_What to produce_: Your job is to return the whole listing unchanged while skipping its images.

_Materials provided_:
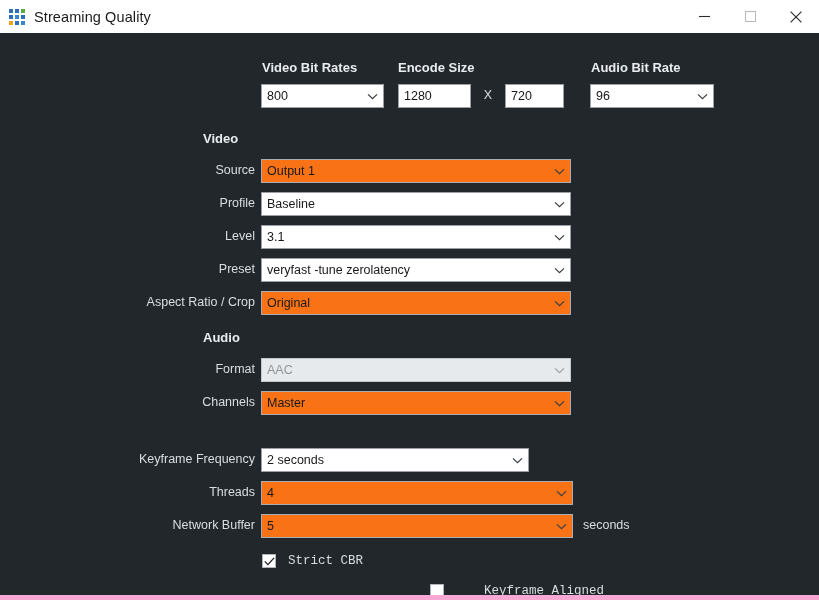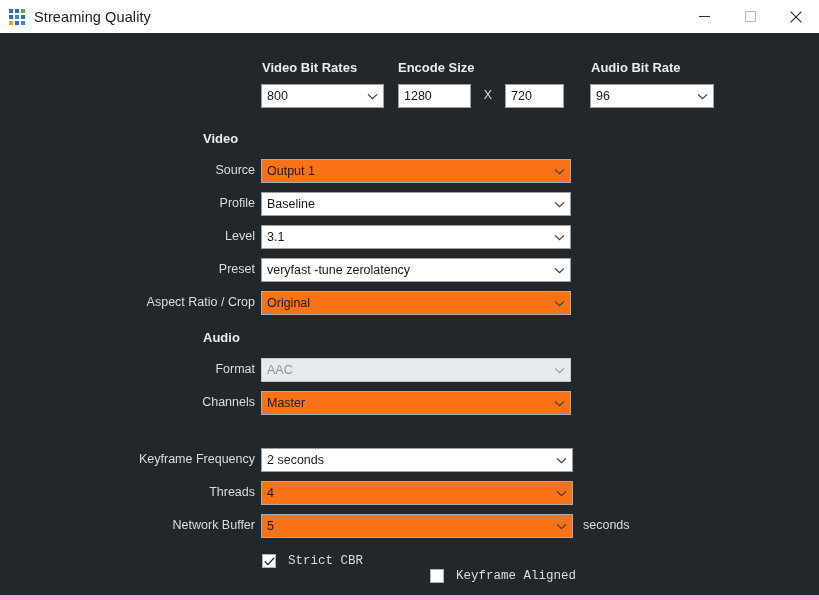--- a/index.html
+++ b/index.html
@@ -352,7 +352,7 @@
     </div>
 
     <div class="abs row-label" style="left:60px; top:419px; width:195px;">Keyframe Frequency</div>
-    <div class="combo" style="left:261px; top:415px; width:312px;">
+    <div class="combo" style="left:261px; top:415px; width:268px;">
       <span class="val">2 seconds</span>
       <span class="arrow">
         <svg width="11" height="7" viewBox="0 0 11 7">

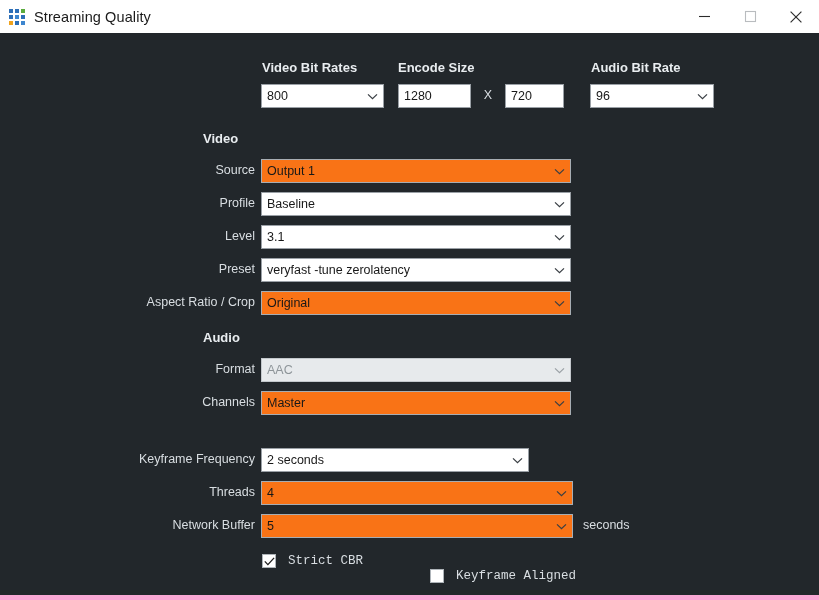--- a/index.html
+++ b/index.html
@@ -391,7 +391,7 @@
       <span class="chk-label">Strict CBR</span>
     </div>
 
-    <div class="chk-wrap" style="left:430px; top:536px;">
+    <div class="chk-wrap" style="left:430px; top:551px;gap:28px;">
       <span class="chk-box"></span>
       <span class="chk-label">Keyframe Aligned</span>
     </div>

_Response to this exercise_:
--- a/index.html
+++ b/index.html
@@ -352,7 +352,7 @@
     </div>
 
     <div class="abs row-label" style="left:60px; top:419px; width:195px;">Keyframe Frequency</div>
-    <div class="combo" style="left:261px; top:415px; width:312px;">
+    <div class="combo" style="left:261px; top:415px; width:268px;">
       <span class="val">2 seconds</span>
       <span class="arrow">
         <svg width="11" height="7" viewBox="0 0 11 7">

--- a/index.html
+++ b/index.html
@@ -391,7 +391,7 @@
       <span class="chk-label">Strict CBR</span>
     </div>
 
-    <div class="chk-wrap" style="left:430px; top:536px;">
+    <div class="chk-wrap" style="left:430px; top:551px;gap:28px;">
       <span class="chk-box"></span>
       <span class="chk-label">Keyframe Aligned</span>
     </div>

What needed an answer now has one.